In a country such as China, which is currently acquiring US dollar reserves, the gold standard system would lead to an inflow of gold. According to the normal rules of a gold standard system, this would lead to increases in the money supply and inflation in China, a loss of competitiveness and eventually a rebalancing of trade.
The problem with the gold standard system is that we have found much better ways to control inflation and international accounts. The RBA has been very successful in keeping inflation in the 2-3 percent target band since this target was introduced in the early 1990s. A gold standard would force inflation to be too low, and run the risk that deflation would occur at precisely the wrong time. This is what occurred during the Great Depression, and explains why most countries abandoned the gold standard at that time.

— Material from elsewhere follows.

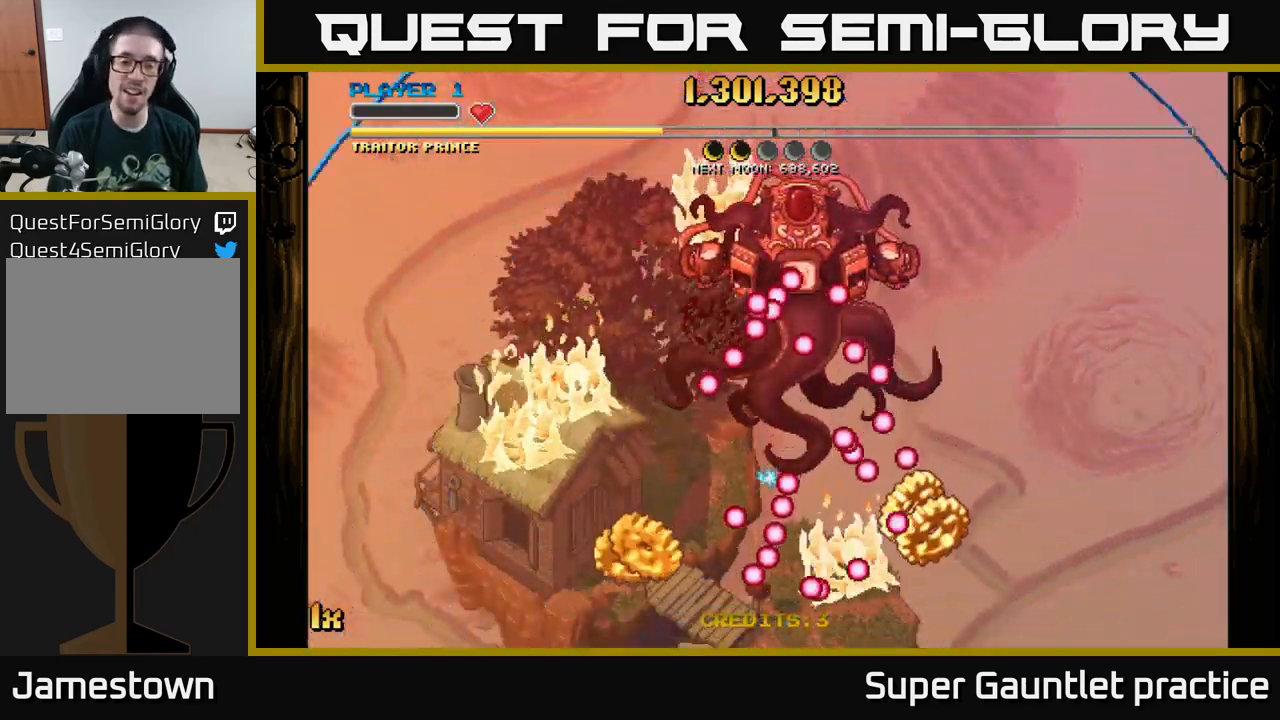
{"buttons": ["A"], "left_stick": "down-right", "events": [[250, "left_stick", "down"], [450, "left_stick", "down-right"]]}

As for the international rebalancing, a gold standard system keeps exchange rates fixed, so that adjustment comes slowly through the mechanism described above. But it is much quicker to have exchange rates adjust to effect changes in competitiveness.
Apart from the theoretical arguments against a gold standard the practical problems are significant. Most central banks have sold most of their gold holdings, and even in those that have not holdings of gold are nowhere near sufficient to back the note issue. A gold standard would be great for Australia’s gold producers, but would be of little use to the rest of us. [/DDET]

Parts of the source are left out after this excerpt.